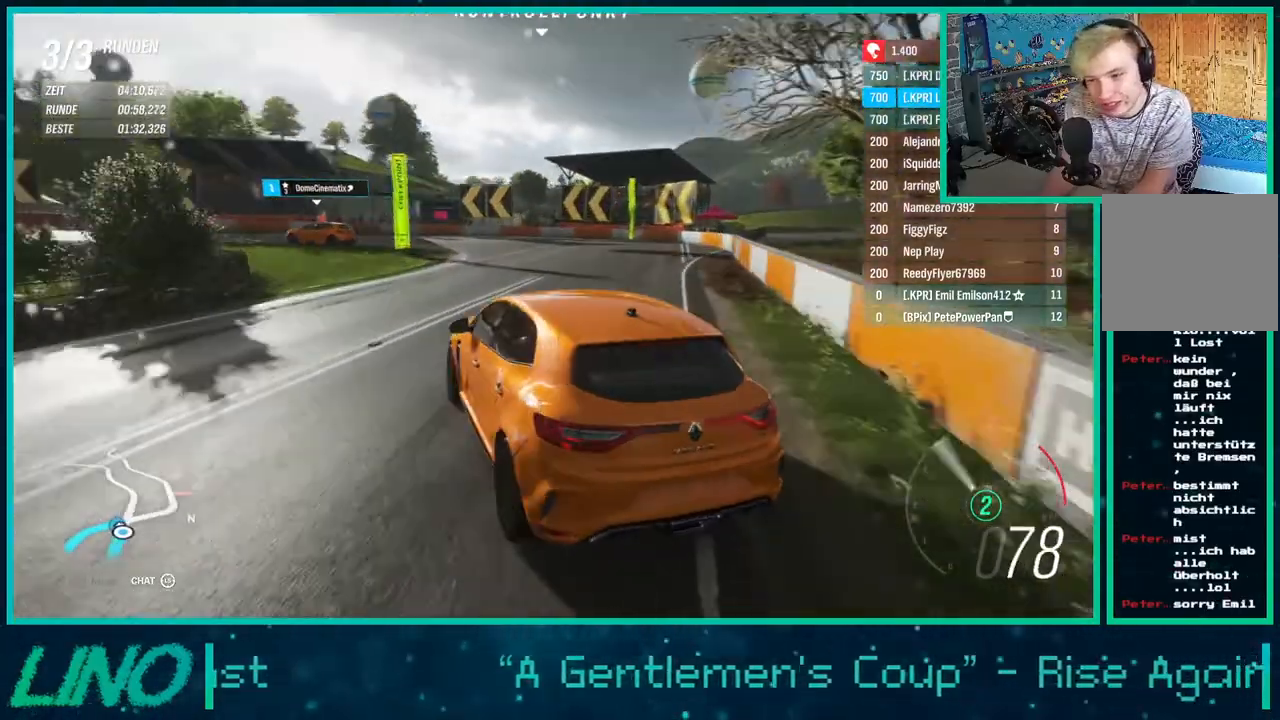
{"buttons": ["R2"], "left_stick": "center", "right_stick": "center", "events": [[33, "left_stick", "left"], [500, "left_stick", "center"]]}
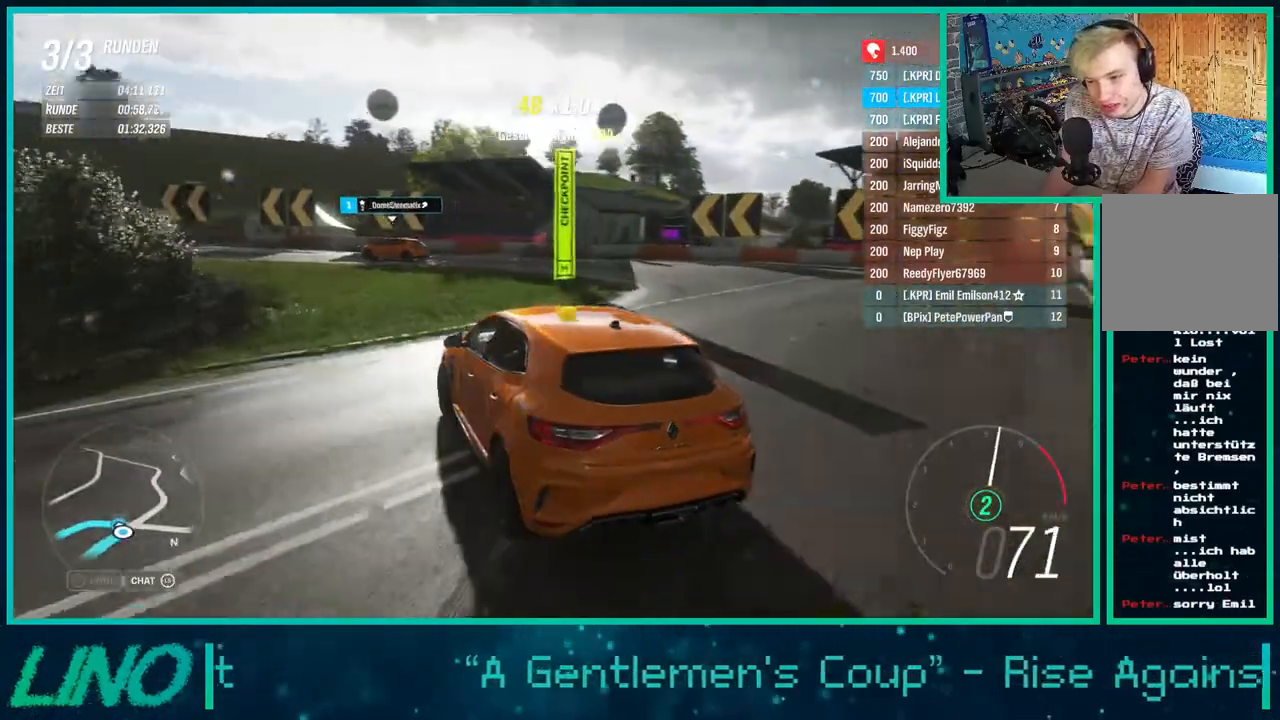
{"buttons": ["R2"], "left_stick": "right", "right_stick": "center", "events": [[33, "left_stick", "right"], [233, "left_stick", "down-left"], [450, "left_stick", "right"]]}
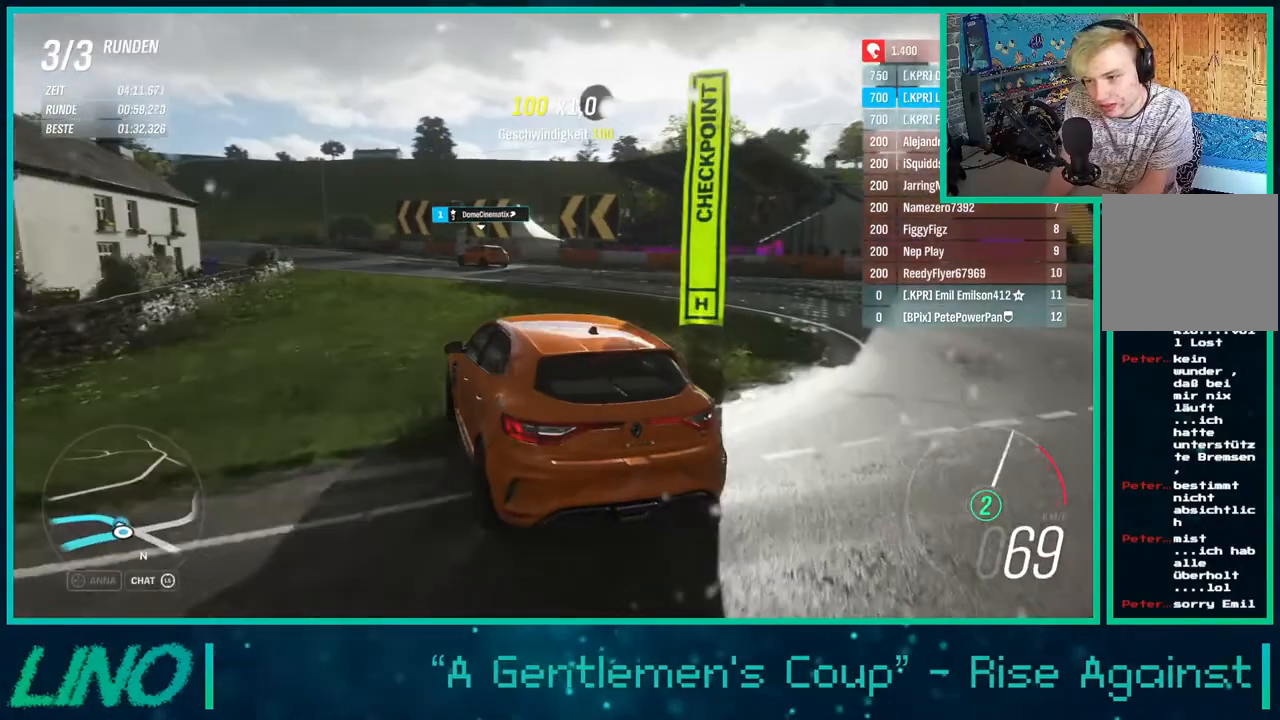
{"buttons": ["R2"], "left_stick": "left", "right_stick": "center", "events": [[283, "left_stick", "left"]]}
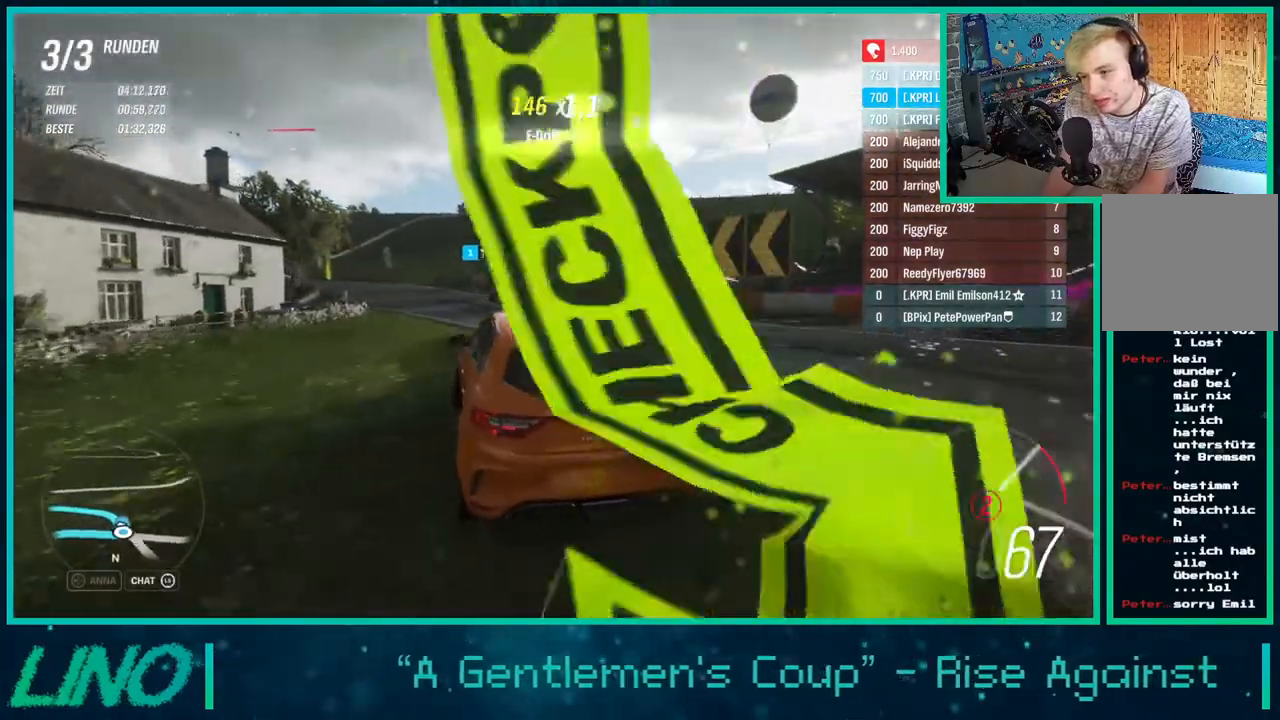
{"buttons": ["R2"], "left_stick": "left", "right_stick": "center", "events": [[217, "left_stick", "right"], [333, "left_stick", "left"]]}
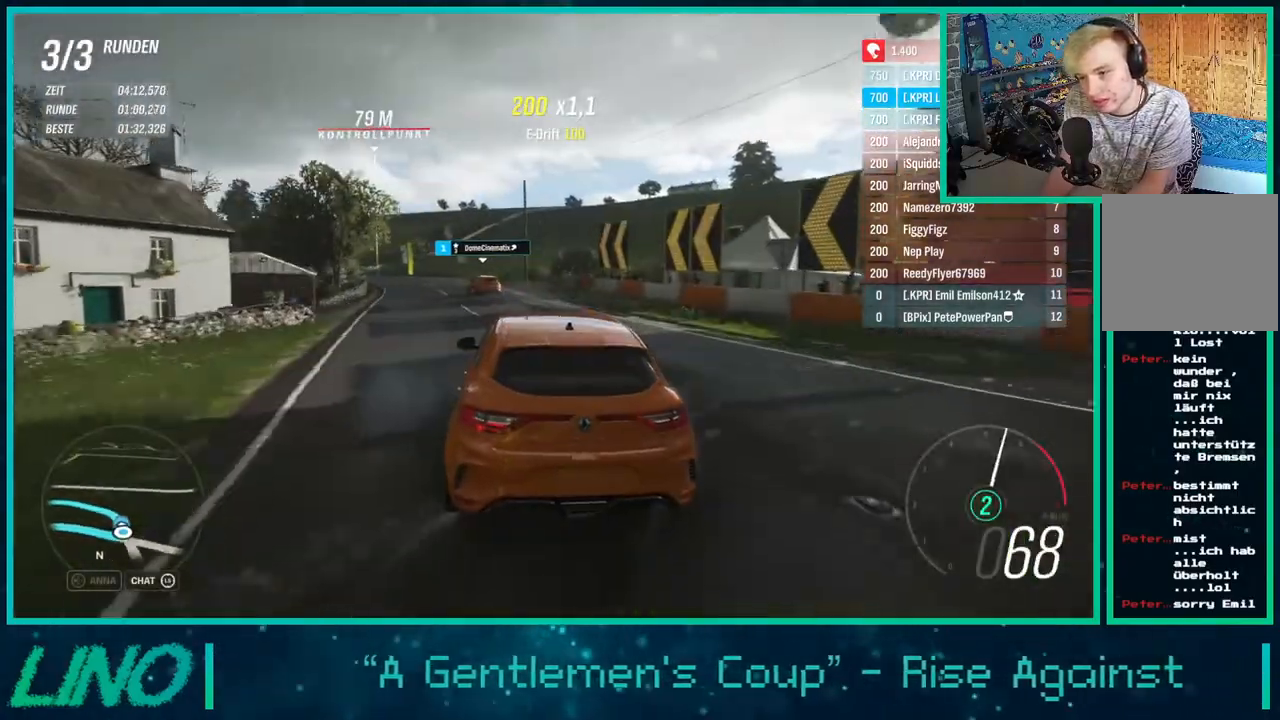
{"buttons": ["R2"], "left_stick": "left", "right_stick": "center", "events": [[183, "left_stick", "right"], [317, "left_stick", "left"]]}
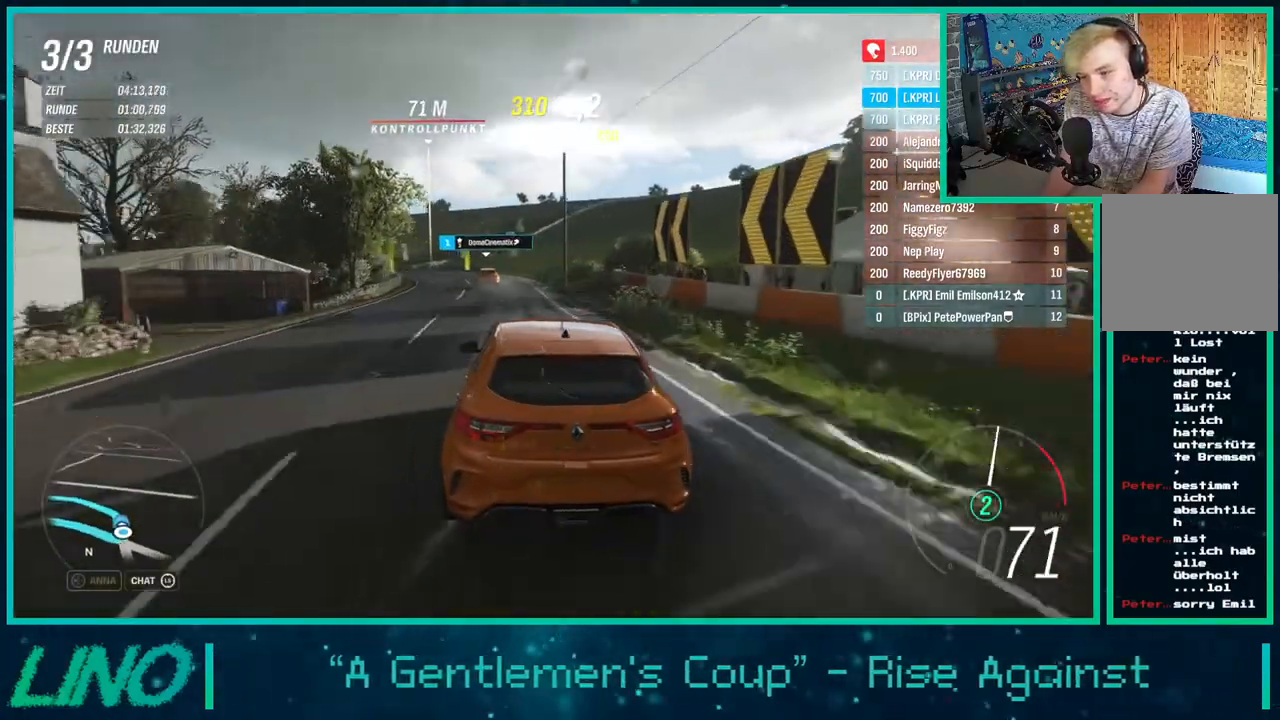
{"buttons": ["R2"], "left_stick": "down-left", "right_stick": "center", "events": [[167, "left_stick", "center"], [417, "left_stick", "down-left"]]}
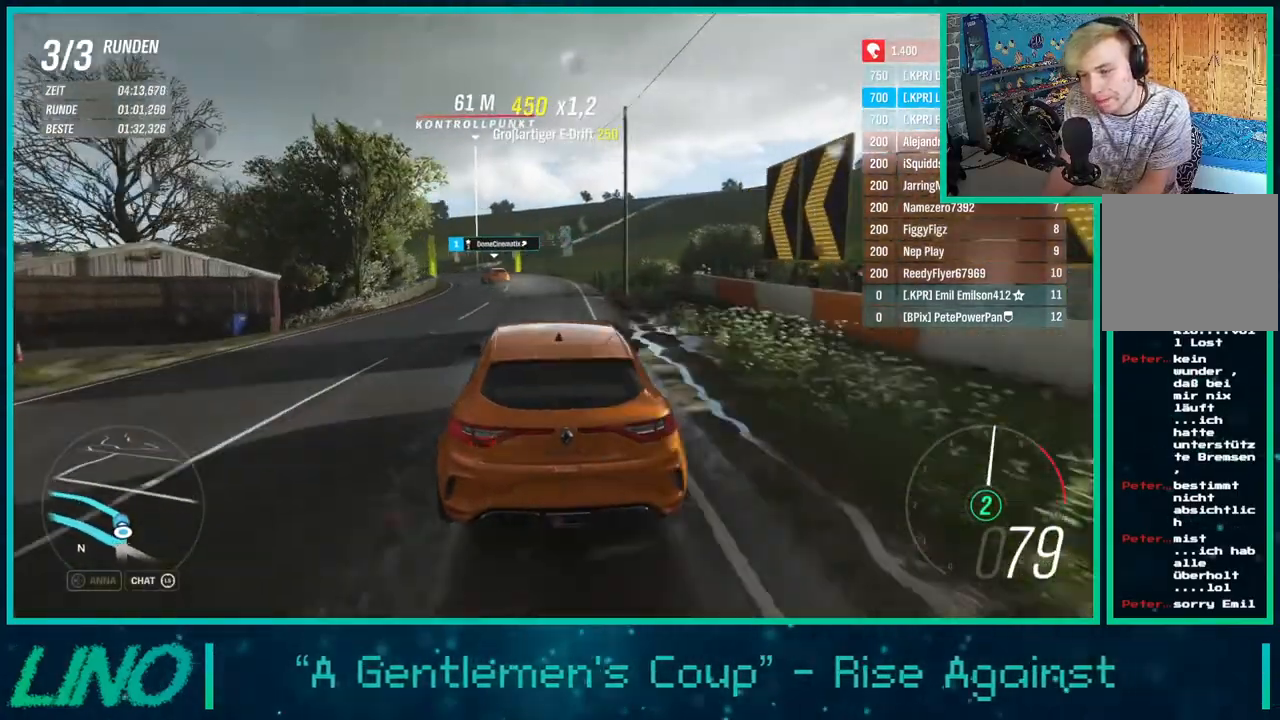
{"buttons": ["R2"], "left_stick": "left", "right_stick": "center", "events": [[67, "left_stick", "center"], [200, "left_stick", "down-left"], [317, "left_stick", "center"], [450, "left_stick", "left"]]}
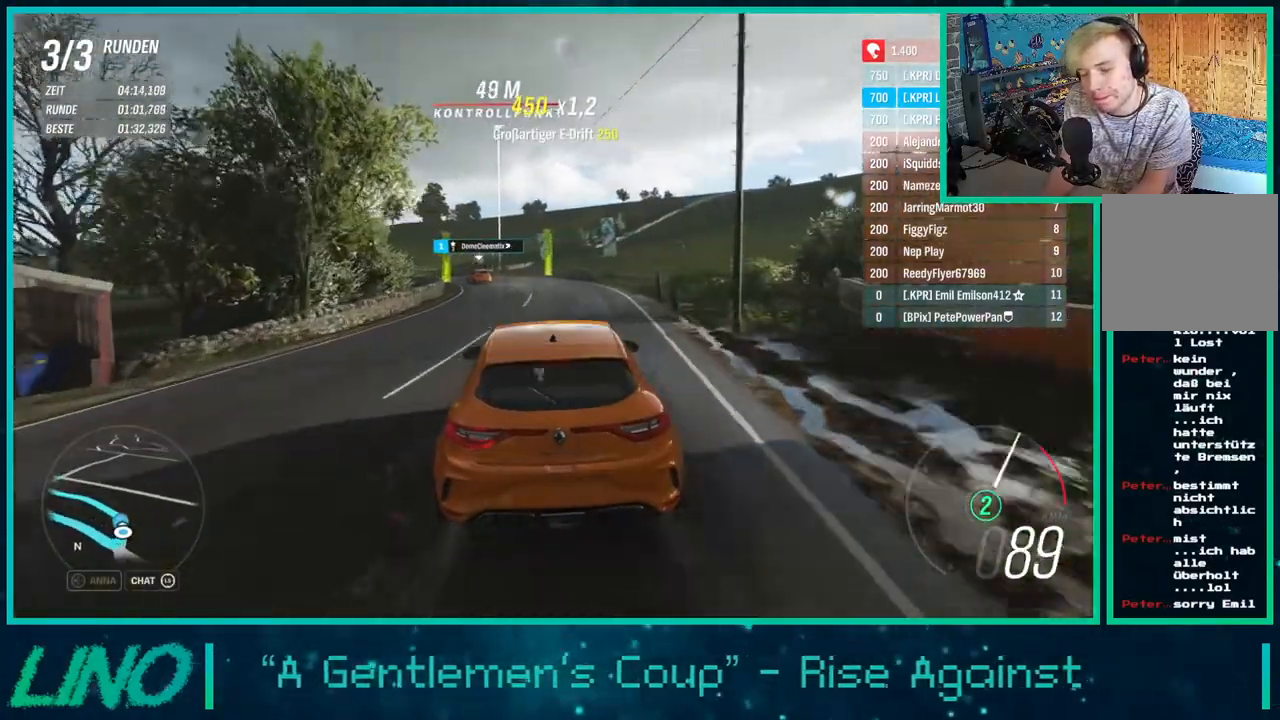
{"buttons": ["R2"], "left_stick": "left", "right_stick": "center", "events": []}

# # #

• **ACTIVITY**: Copy each line from the data that features the string "down".

• **RESPONSE BELOW**:
{"buttons": ["R2"], "left_stick": "right", "right_stick": "center", "events": [[33, "left_stick", "right"], [233, "left_stick", "down-left"], [450, "left_stick", "right"]]}
{"buttons": ["R2"], "left_stick": "down-left", "right_stick": "center", "events": [[167, "left_stick", "center"], [417, "left_stick", "down-left"]]}
{"buttons": ["R2"], "left_stick": "left", "right_stick": "center", "events": [[67, "left_stick", "center"], [200, "left_stick", "down-left"], [317, "left_stick", "center"], [450, "left_stick", "left"]]}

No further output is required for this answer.